Volvo has big plans for China
Expansion includes more retailers, larger lineup
BEIJING -- Volvo plans to nearly double its retail network in China as it also expands into new luxury segments, almost triples its model lineup and increases its technology and engineering capability in the region.
Freeman Shen, senior vice president of Volvo's China operation, said expansion in China is an integral part of a plan to invest as much as $11 billion globally by 2016.
"China is going to be a very important home market for us," Shen said at the Beijing auto show. "It's going to be our second home."
Volvo is owned by Zhejiang Geely Holding Group, which bought the Swedish carmaker from Ford Motor Co. in 2010 for $1.7 billion.
Today China is Volvo's third-largest market, he said, behind the United States and Sweden, where the company is based. Volvo plans to sell 200,000 cars in China by 2020, compared with 47,150 in 2011. Within a decade Volvo wants to double sales to 800,000 cars globally.
To grow in China, Volvo is ramping up every part of its business here. By 2017, Volvo's retail network in China will expand to 220 dealers from 125 last year.
"We see a lot of big [retail] companies coming from the United States," Shen said, declining to name specific U.S. retailers.

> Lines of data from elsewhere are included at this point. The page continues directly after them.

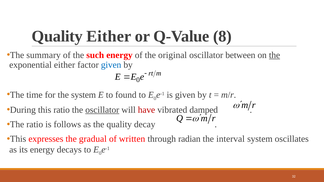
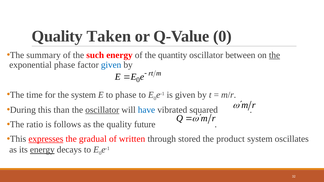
Quality Either: Either -> Taken
Q-Value 8: 8 -> 0
original: original -> quantity
exponential either: either -> phase
to found: found -> phase
this ratio: ratio -> than
have colour: red -> blue
damped: damped -> squared
decay: decay -> future
expresses underline: none -> present
radian: radian -> stored
interval: interval -> product
energy at (42, 150) underline: none -> present
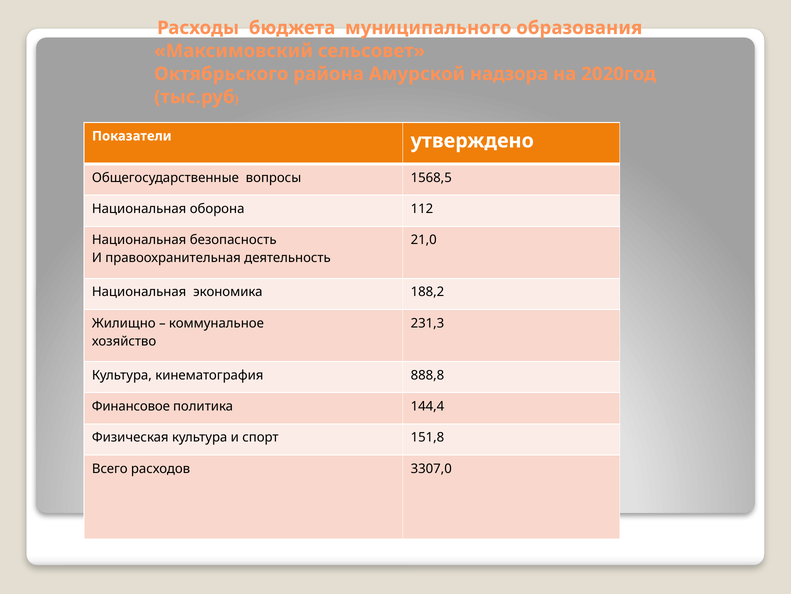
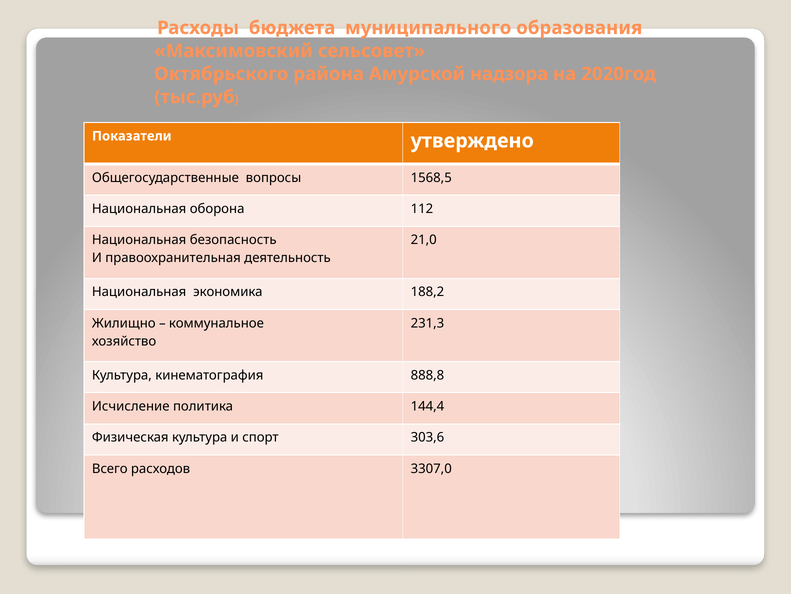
Финансовое: Финансовое -> Исчисление
151,8: 151,8 -> 303,6
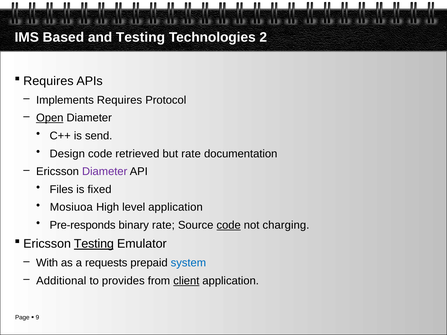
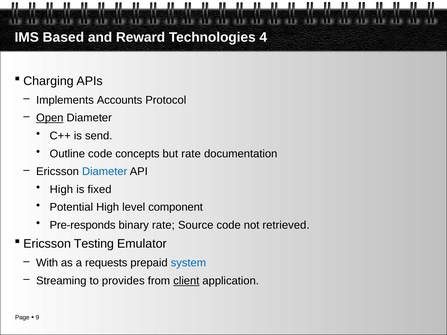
and Testing: Testing -> Reward
2: 2 -> 4
Requires at (48, 81): Requires -> Charging
Implements Requires: Requires -> Accounts
Design: Design -> Outline
retrieved: retrieved -> concepts
Diameter at (105, 172) colour: purple -> blue
Files at (61, 190): Files -> High
Mosiuoa: Mosiuoa -> Potential
level application: application -> component
code at (229, 225) underline: present -> none
charging: charging -> retrieved
Testing at (94, 244) underline: present -> none
Additional: Additional -> Streaming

The automaker also has ambitious plans for its product and engineering capability in China.
Volvo currently sells six models in China, but it is planning to introduce 10 new models in the country within six years. That includes larger and more high-end vehicles as well as medium- to small-sized cars such as the V40 hatchback, Bloomberg has reported.
Volvo also will expand its design capability from a handful of designers to 50 by 2017.
"We will do everything within five years," Shen said. "We will have designers doing digital models and engineers working on clay models," for global programs, he said.
Volvo also is seeking government approval to build plants in the city of Chengdu, southwestern China, and in the northeastern city of Daqing, according to Bloomberg.
Shen said Volvo has no plans to export China-built cars within the next five years.
Said Zhejiang Geely Chairman Li Shufu in an interview with Bloomberg this month: "We are going to make huge investments into development and facility construction in China. I believe Volvo will meet its growth target in the world as well as in China."